Funny how, when someone does something wrong, and you don’t stand for it, they talk about “your problem,” when in fact they are the one who created the problem. In this case, I was walking from my car to the supermarket entrance, when a man in a truck quickly turned a corner of the parking lot. I thought about stopping and letting him go by, but I get tired of giving the right of way to impatient drivers, plus then I have to breathe their exhaust. So I decided to just walk across.
At this point, I’m used to drivers who slow down but do not stop, despite 1) the disrespect that demonstrates for the human being in front of the several tons of steel they are maneuvering and 2) the fact that it’s the law to stop for pedestrians. But this guy didn’t even slow down. He just kept driving, as if nobody was crossing in front of him. This with his daughter in the passenger seat. “You can stop,” I said, as he passed me.
I get afraid of saying anything, because the response is typically one not of contrition, but rather, of amplified aggression – a defense of what that person has done and a verbal assault on top of whatever already happened. Once, the first time I said anything about someone coming right into my body space (without touching me, but coming in so close and so fast that it sets me into fight-flight mode and activates a pain spasm), the woman replied by calling me a “fat, angry girl.” In fact, she started yelling it at me, right in the middle of Whole Foods market in Sherman Oaks, CA, and the staff did nothing. If anything, they seemed to blame me for the disturbance and agree with her, being that I was, by that point, extremely upset.
I was in fact so traumatized by the incident that I was unable to write about it until now, nine years later. And despite being a characteristically outspoken and assertive individual, I have since found it very difficult to call people on behavior that is not blatantly obvious.

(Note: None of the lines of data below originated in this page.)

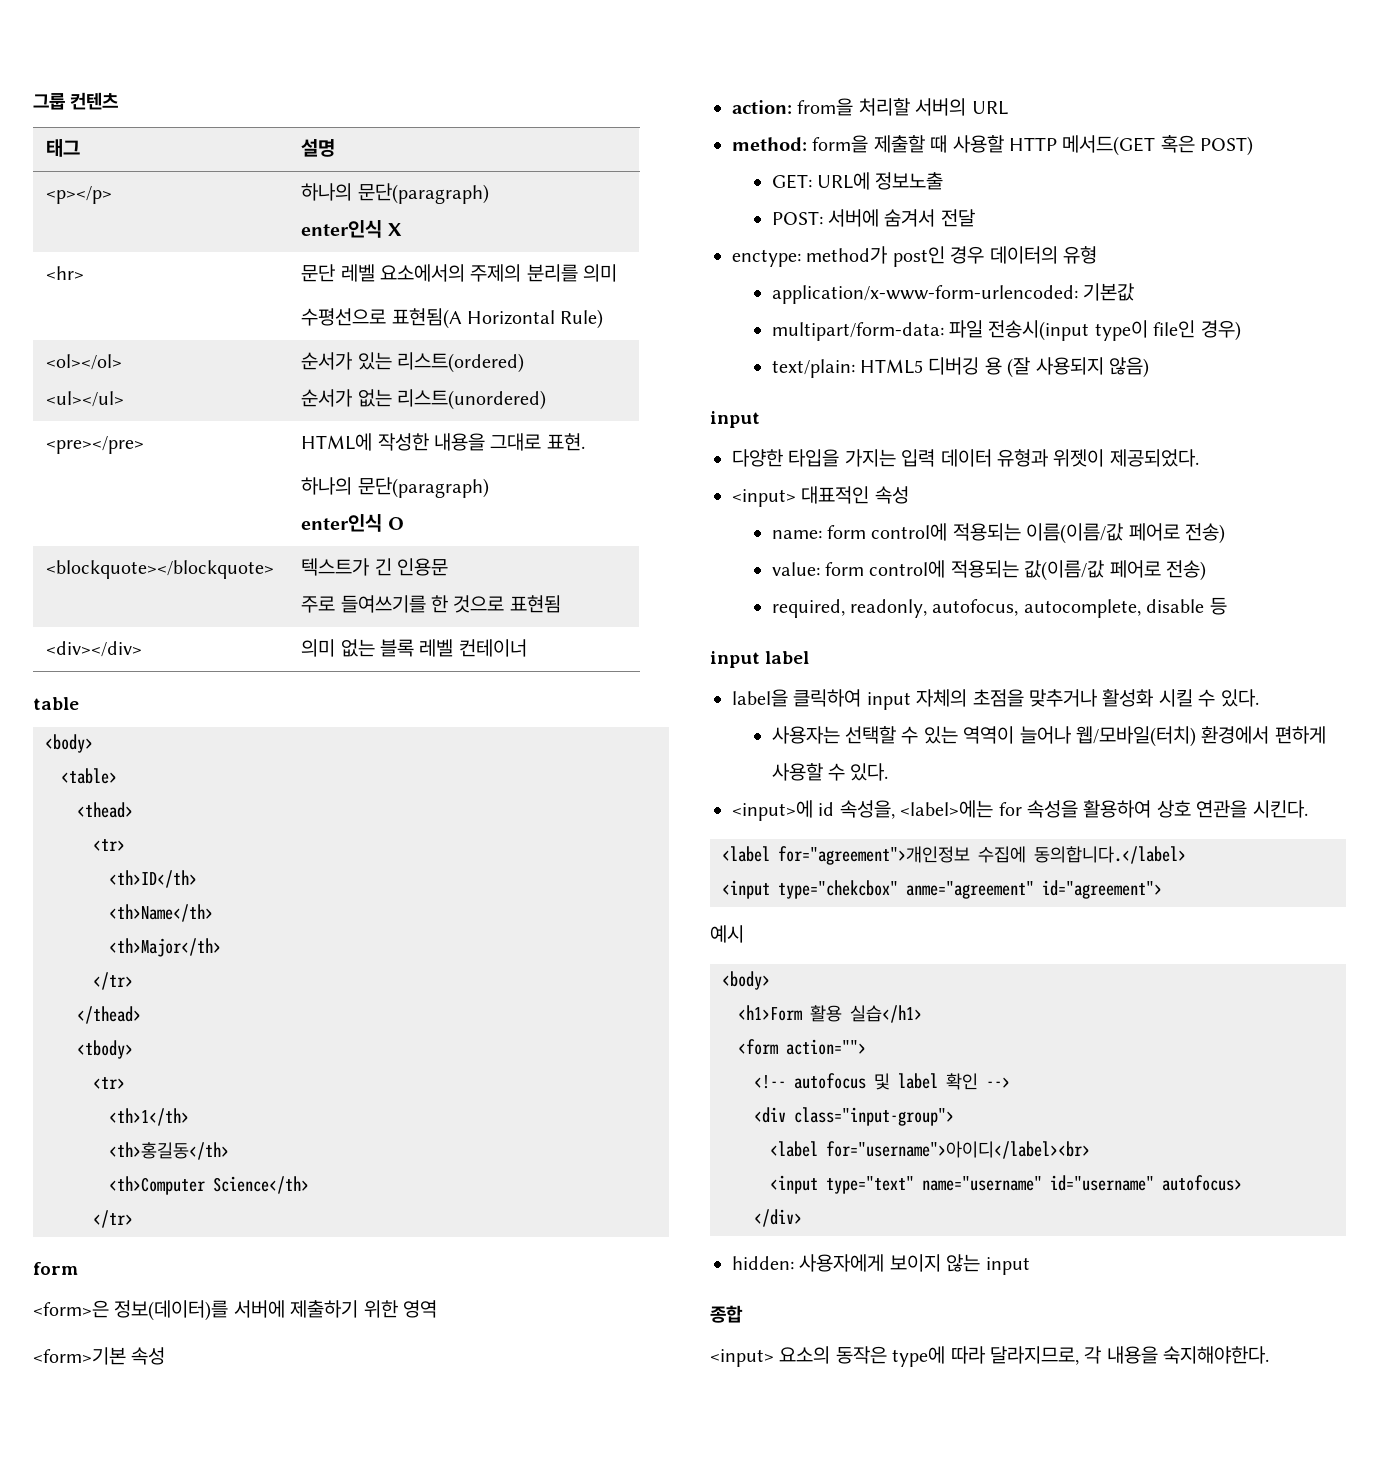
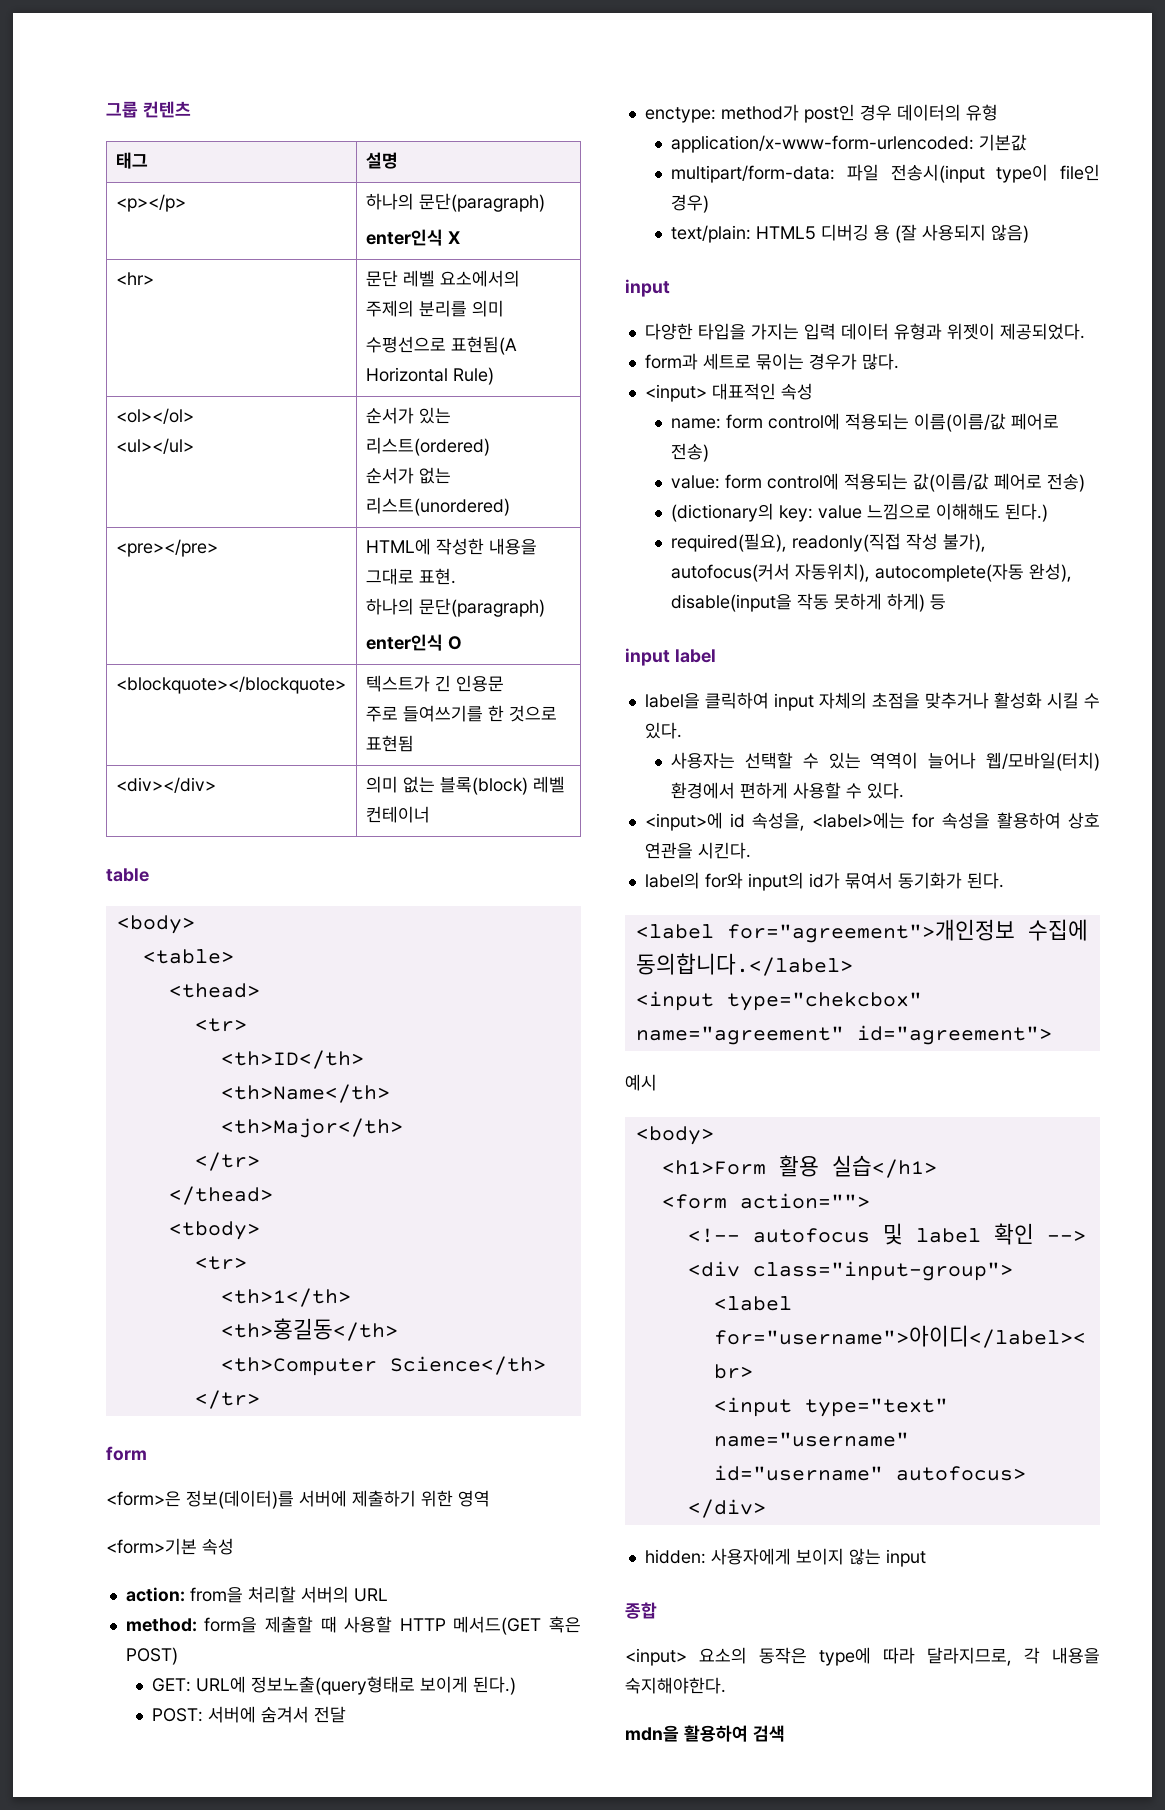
[379,639,414,657] 블록 -> [439,777,528,795] 블록(block)
[875,172,944,190] 정보노출 -> [251,1676,517,1695] 정보노출(query형태로 보이게 된다.)
(1199, 458) none -> [644,353,899,370] // form과 세트로 묶이는 경우가 많다.
[771,599,1205,618] required, readonly, autofocus, autocomplete, disable -> [671,503,1049,522] [671,533,987,552] [671,563,1073,582] [671,593,926,612] (dictionary의 key: value 느낌으로 이해해도 된다.) // required(필요), readonly(직접 작성 불가), autofocus(커서 자동위치), autocomplete(자동 완성), disable(input을 작동 못하게 하게)
(1308, 809) none -> [644,872,1004,891] // label의 for와 input의 id가 묶여서 동기화가 된다.
[906,881,1034,899] anme="agreement" -> [635,1026,844,1045] name="agreement"
(1270, 1355) none -> [625,1725,785,1742] // mdn을 활용하여 검색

We live in a society that defines violence as the act that is the gross manifestation of violence – ie, someone needs to be stabbed or shot or hit, preferably with blood and broken something or other as evidence that “something happened.” It is difficult to confront violence in its core, ie, energetic violence, such as the disrespect of someone else’s space – by driving too close to the car in front, with no consideration of the impact on the person in that car; by driving forward, no matter how slowly, when a human being is in front of the car, still crossing the street; by swopping into someone’s body space, so close that it’s a hair’s breadth away, and sometimes even crashing into someone’s body space, without apologizing.

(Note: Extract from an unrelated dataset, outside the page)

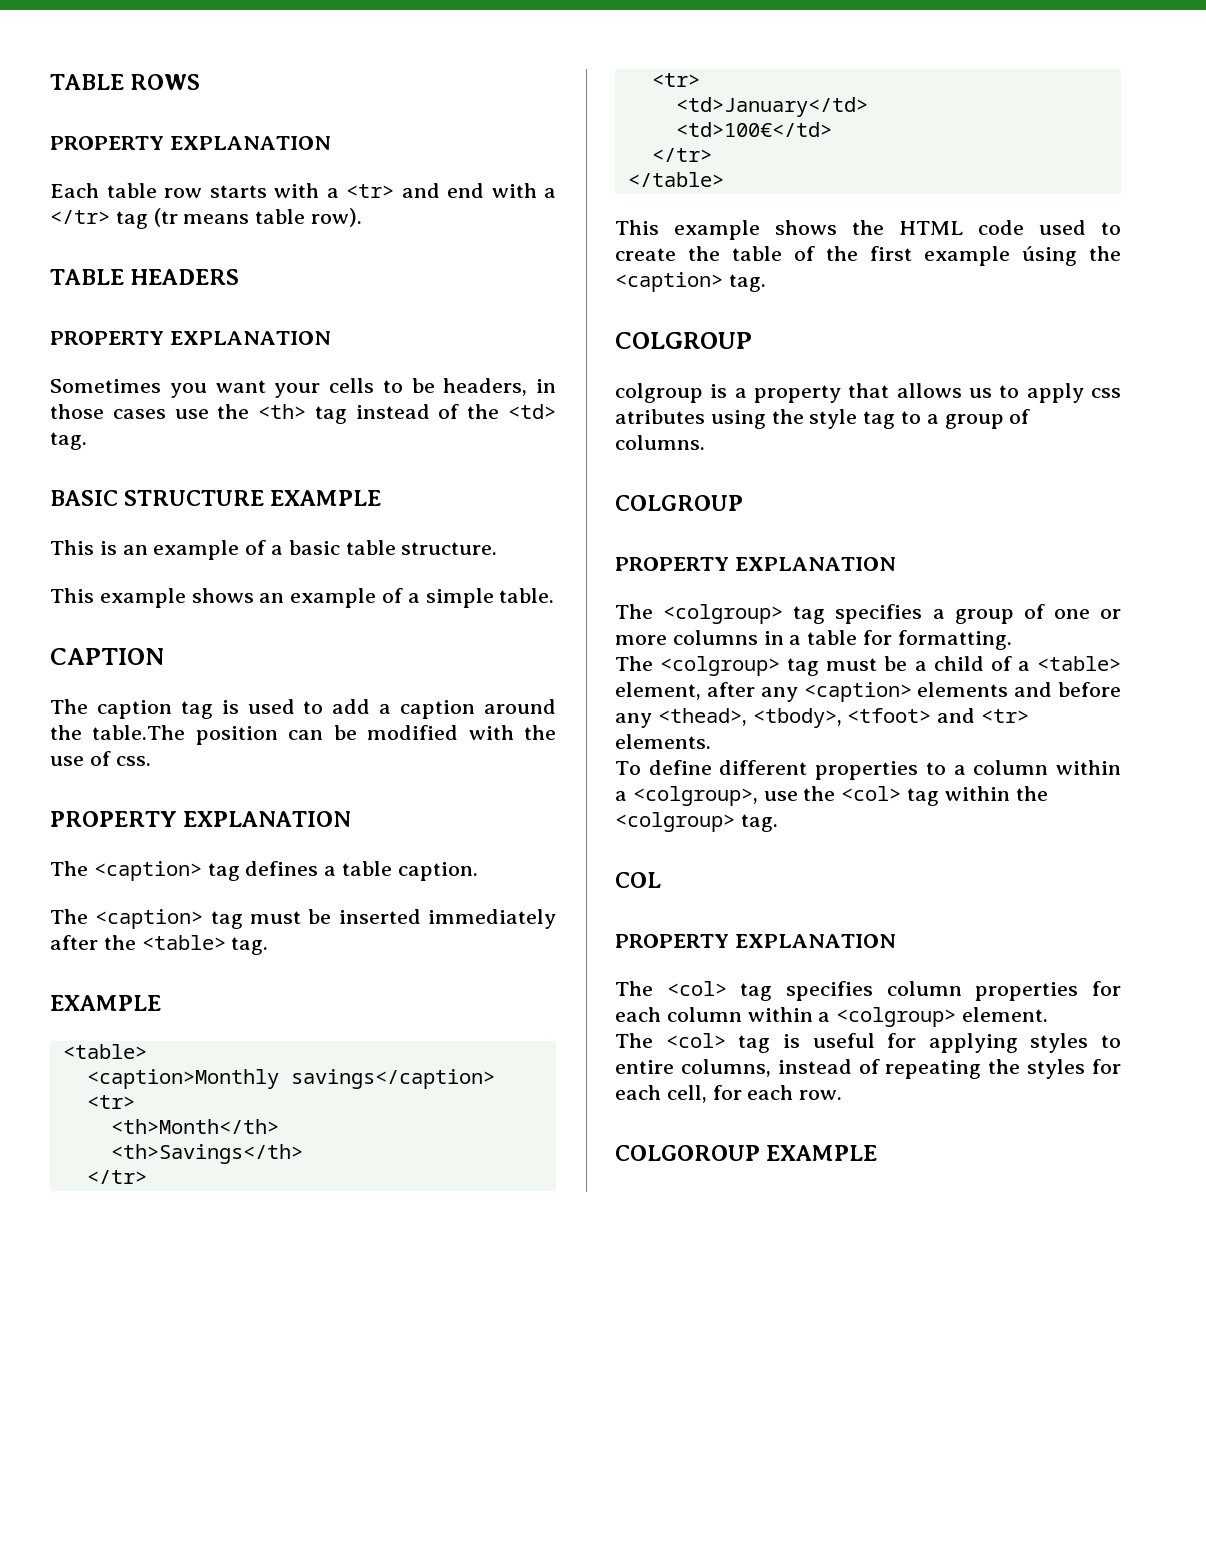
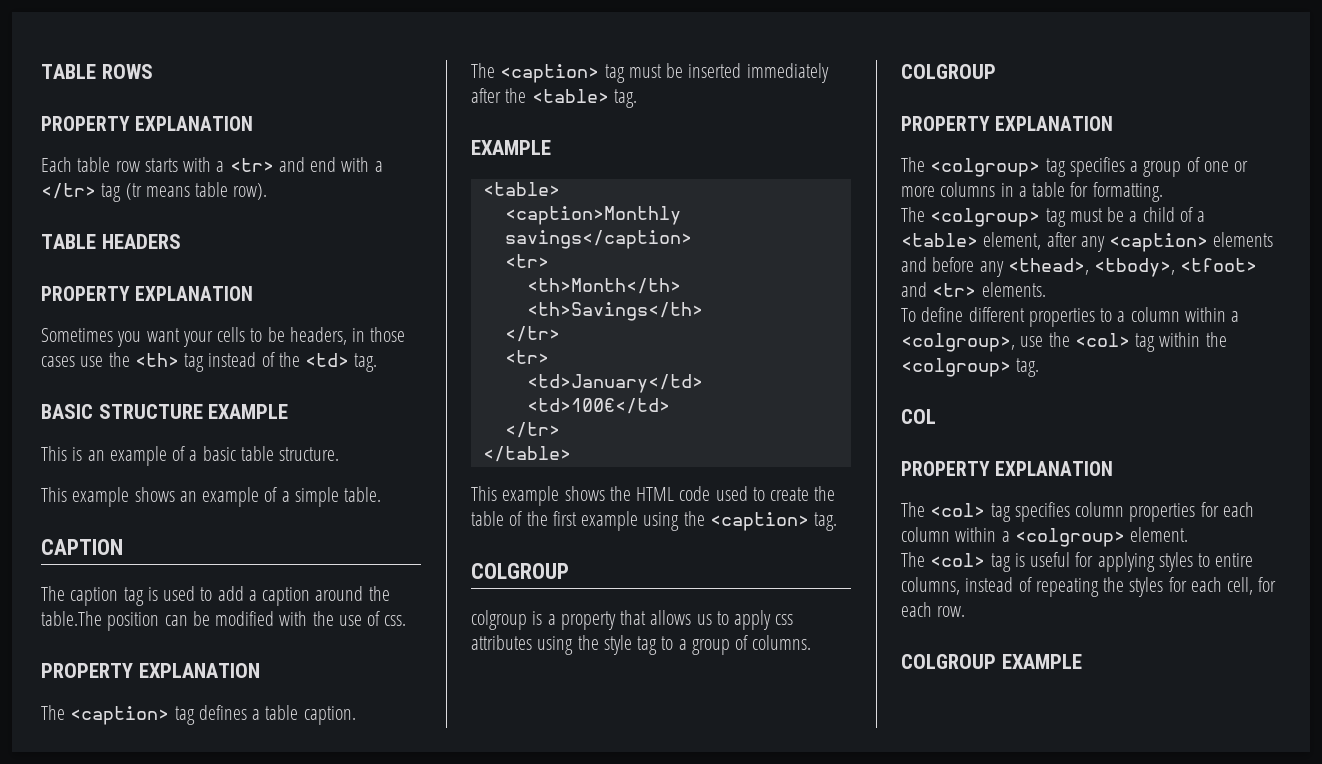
[1022,246,1077,266] úsing -> [643,512,680,531] using
[615,409,705,424] atributes -> [471,635,532,650] attributes
[615,1145,760,1161] COLGOROUP -> [901,654,996,669] COLGROUP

Despite the fact that there are tens of millions of Americans with invisible disability and hypersensitivity, those I confront act as if they did nothing wrong and as if I am crazy – literally, I have been called mentally ill for confronting someone on inappropriate and inconsiderate behavior, like allowing a dog to charge at me, while standing by and doing nothing to stop it.
I feel overwhelmed. And because nobody can see the impact on me, and because our society is so incredibly insensitive, and because confronting someone’s behavior just ends up escalating the situation, while failing to “undo” what has happened, I say nothing. But I still suffer.
Anyhow, I want to swim now – part of dealing with the fallout of someone’s thoughtless actions is having my time stolen from me, in one form or another. So I’m going to wrap up for now. But I have a shit ton of things to say on topic. I’ll just end by saying that I saw the father-daughter duo in the supermarket. I approached the father (driver) and said, “You really do need to stop for pedestrians.” He said, “I don’t know what your problem was, you had space.” I said, “You need to stop for pedestrians.” His daughter stepped in between her father and me, with her back to me, and said, “Come on, let’s get out of here” and took off into the market.
I didn’t have the energy or commitment level to follow them.